Endometriosis is a condition in which the tissue that lines the uterus (the endometrium) grows outside of the uterus, most commonly on the ovaries, fallopian tubes, and other pelvic structures. This tissue continues to act as it normally would inside the uterus, thickening and shedding during the menstrual cycle. However, since this tissue has no way to exit the body, it can lead to the formation of cysts, adhesions, and scar tissue, which can cause pain and infertility.
Endometriosis is often difficult to diagnose because its symptoms can be similar to those of other conditions, such as pelvic inflammatory disease or ovarian cysts. Additionally, the severity of symptoms does not always correlate with the extent of the disease, and some women with advanced endometriosis may have few or no symptoms. Furthermore, it takes a long time for some women to develop the symptoms and it's often misdiagnosed as other conditions. This is why it may take several years for a woman to receive a proper diagnosis and proper treatment.
Tell me about the study?
Endometriosis has a variety of subgroups, including ovarian endometriosis (endometrioma), superficial peritoneal endometriosis and deep infiltrating endometriosis (affecting the abdominal cavity).

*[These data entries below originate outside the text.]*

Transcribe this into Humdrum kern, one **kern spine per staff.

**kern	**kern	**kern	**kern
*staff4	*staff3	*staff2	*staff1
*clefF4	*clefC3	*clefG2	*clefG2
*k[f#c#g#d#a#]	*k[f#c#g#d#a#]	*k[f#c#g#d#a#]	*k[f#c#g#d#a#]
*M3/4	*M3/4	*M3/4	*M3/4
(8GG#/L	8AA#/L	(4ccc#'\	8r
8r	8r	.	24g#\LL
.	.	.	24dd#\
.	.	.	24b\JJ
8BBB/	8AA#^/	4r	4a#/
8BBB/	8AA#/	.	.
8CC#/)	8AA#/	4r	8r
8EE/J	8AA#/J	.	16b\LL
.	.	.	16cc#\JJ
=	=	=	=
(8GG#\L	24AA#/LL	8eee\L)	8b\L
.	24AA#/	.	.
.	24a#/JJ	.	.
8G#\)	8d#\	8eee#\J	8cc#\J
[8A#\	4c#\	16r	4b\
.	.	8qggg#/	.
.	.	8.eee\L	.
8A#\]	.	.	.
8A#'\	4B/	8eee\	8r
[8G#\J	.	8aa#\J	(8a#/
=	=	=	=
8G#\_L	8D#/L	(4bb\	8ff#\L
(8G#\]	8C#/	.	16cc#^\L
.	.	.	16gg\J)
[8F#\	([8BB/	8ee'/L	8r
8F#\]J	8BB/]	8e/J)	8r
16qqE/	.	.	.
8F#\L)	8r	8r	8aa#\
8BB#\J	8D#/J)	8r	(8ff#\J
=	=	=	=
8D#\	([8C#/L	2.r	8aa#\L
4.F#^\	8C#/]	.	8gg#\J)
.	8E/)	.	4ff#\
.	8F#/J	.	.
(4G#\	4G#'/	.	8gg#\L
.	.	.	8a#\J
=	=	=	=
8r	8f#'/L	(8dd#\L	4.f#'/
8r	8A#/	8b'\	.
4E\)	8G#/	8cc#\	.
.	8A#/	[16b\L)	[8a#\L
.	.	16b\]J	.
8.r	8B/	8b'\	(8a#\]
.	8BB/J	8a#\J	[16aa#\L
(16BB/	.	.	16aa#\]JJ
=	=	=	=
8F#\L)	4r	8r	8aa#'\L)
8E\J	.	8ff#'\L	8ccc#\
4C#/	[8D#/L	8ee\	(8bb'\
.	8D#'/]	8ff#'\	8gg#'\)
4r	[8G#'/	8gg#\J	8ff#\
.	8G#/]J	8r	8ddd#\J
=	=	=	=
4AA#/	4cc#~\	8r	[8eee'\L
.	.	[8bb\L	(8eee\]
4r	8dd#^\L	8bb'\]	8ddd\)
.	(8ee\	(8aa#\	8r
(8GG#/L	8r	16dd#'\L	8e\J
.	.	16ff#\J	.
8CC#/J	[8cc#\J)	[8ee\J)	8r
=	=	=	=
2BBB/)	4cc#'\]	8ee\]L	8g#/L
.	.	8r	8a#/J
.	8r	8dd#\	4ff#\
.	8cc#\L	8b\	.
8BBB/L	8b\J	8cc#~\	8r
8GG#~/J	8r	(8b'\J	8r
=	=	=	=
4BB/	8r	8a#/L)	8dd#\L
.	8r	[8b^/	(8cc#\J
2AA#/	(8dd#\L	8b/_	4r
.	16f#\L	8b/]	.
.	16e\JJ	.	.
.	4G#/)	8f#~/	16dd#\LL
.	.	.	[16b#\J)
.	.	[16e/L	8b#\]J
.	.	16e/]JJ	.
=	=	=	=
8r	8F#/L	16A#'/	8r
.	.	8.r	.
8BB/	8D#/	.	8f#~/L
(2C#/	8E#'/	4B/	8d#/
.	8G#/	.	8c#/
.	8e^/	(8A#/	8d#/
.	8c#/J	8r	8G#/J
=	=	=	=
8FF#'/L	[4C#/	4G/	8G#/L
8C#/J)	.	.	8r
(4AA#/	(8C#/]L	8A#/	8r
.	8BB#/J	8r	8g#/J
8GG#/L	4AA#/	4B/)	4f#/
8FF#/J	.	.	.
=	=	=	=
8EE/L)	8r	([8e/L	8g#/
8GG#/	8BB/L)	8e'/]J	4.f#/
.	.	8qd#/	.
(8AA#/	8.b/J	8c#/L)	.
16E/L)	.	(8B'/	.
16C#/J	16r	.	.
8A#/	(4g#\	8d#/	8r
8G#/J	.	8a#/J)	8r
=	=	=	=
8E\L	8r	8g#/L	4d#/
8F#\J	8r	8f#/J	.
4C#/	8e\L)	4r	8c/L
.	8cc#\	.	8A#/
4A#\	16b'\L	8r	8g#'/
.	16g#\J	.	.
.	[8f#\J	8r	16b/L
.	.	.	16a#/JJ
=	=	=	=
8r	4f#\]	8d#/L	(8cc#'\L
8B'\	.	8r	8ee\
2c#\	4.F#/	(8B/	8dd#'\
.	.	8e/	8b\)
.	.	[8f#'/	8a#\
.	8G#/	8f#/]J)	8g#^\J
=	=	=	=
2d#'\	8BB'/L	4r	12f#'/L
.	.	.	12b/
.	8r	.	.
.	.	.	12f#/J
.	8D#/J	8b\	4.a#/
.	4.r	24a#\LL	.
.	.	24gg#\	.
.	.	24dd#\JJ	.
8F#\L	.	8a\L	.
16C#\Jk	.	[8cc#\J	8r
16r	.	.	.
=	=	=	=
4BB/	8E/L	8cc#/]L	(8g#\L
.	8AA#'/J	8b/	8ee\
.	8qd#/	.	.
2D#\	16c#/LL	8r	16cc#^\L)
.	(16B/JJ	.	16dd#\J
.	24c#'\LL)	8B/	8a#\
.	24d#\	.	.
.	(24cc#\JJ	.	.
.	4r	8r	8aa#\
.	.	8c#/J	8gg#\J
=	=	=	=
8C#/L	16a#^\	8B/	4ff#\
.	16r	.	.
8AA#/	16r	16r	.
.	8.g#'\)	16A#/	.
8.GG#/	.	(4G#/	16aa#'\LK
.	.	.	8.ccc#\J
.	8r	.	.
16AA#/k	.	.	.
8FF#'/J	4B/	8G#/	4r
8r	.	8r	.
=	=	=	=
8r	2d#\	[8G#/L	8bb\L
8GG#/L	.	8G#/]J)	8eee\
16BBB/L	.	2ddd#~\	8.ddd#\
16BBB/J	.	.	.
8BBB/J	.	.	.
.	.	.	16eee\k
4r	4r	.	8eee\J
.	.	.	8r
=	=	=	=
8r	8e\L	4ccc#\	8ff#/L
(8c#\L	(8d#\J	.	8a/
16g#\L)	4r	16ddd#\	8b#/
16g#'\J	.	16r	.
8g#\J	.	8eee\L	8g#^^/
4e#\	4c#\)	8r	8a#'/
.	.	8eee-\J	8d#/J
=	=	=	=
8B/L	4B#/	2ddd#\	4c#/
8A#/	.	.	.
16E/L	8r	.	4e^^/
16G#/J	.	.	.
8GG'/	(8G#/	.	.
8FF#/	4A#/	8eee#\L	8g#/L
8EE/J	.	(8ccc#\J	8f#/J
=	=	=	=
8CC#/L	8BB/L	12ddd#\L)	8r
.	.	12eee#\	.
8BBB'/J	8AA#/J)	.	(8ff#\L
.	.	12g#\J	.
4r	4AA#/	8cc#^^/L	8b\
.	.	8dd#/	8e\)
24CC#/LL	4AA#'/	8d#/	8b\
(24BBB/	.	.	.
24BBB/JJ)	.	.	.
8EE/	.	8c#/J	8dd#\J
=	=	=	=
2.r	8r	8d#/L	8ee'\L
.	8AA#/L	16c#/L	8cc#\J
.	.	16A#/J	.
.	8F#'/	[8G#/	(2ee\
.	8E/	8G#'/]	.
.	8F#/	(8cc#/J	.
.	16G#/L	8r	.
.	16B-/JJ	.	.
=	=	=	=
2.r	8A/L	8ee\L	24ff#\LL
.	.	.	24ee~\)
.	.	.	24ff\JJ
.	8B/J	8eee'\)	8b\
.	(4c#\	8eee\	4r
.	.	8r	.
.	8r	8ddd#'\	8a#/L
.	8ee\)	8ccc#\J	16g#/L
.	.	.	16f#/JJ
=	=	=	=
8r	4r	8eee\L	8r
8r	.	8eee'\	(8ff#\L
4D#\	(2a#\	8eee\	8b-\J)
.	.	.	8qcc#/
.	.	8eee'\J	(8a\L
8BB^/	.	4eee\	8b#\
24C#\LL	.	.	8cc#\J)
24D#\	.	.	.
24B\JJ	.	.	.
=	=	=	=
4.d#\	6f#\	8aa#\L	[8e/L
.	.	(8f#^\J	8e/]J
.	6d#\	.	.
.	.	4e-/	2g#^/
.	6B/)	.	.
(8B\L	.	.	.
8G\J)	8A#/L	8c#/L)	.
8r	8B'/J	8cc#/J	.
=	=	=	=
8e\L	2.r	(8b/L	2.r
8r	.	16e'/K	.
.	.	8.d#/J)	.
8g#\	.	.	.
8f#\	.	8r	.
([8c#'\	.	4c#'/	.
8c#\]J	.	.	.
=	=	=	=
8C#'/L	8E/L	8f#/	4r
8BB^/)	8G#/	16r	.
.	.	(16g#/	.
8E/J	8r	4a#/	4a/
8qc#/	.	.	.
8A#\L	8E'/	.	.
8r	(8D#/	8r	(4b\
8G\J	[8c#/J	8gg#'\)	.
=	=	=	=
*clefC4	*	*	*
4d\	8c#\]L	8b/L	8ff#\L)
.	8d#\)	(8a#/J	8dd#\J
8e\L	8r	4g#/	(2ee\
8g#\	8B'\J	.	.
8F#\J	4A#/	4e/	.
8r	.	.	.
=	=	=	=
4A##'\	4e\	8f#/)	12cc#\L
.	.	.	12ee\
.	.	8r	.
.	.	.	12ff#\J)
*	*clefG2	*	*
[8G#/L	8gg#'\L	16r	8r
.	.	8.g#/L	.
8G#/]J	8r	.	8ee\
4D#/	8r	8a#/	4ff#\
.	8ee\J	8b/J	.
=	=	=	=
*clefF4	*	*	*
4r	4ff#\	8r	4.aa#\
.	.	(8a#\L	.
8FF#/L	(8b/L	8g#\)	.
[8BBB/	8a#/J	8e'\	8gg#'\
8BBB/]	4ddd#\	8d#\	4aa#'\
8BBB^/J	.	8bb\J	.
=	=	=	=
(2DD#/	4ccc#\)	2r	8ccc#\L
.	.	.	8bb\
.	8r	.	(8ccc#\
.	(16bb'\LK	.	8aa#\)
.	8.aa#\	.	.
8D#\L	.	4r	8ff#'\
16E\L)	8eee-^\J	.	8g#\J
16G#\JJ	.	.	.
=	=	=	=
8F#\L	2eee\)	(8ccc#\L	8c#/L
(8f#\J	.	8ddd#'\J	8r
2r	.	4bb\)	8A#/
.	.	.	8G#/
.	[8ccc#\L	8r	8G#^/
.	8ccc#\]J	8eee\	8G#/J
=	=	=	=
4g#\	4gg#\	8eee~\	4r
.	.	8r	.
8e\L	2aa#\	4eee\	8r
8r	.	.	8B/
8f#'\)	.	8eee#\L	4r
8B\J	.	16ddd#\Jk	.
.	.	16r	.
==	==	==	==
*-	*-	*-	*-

Researchers from California obtained tissue samples from 21 patients and analysed over 400,000 single cells from the three subgroups to determine whether each subgroup had a unique molecular signatures.
What is a molecular signature and Why is it important?
A molecular signature is a unique set of genes / biological information that is expressed in a particular cell type. It is like the fingerprint of that cell which represents the roadmap for all the activities that it can do. For example a skin cell has the capacity to be malleable, elastic and cover muscle. While a brain cell or neuron is gangly and allows electricity to fire threw it to signal with other cells. Each of these cells expresses a unique molecular signature to carry out their structure and function.
Once we understand a cell’s ‘normal’ molecular signature, we can then compare it with the ‘diseased’ or abnormal state and develop therapeutic targets to treat the disease.
What did the researchers discover?
The US-based team mapped the cellular changes from normal endometrium to the disease state - endometriosis. Further discovering that the different subgroups had “striking difference in gene expression [molecular signature], adding to a growing body of literature to support that endometriomas and peritoneal lesions are two distinct disease entities”.
These ‘biological road maps’ of cellular change, as well as the unique molecular signatures of the two disease subtypes can now be used by researchers across the world to begin further studies into more personalised therapeutics against endometriosis. Hopefully demystifying the challenging diagnosis and current treatment regime of surgery and hormone therapy, which have varying levels of success.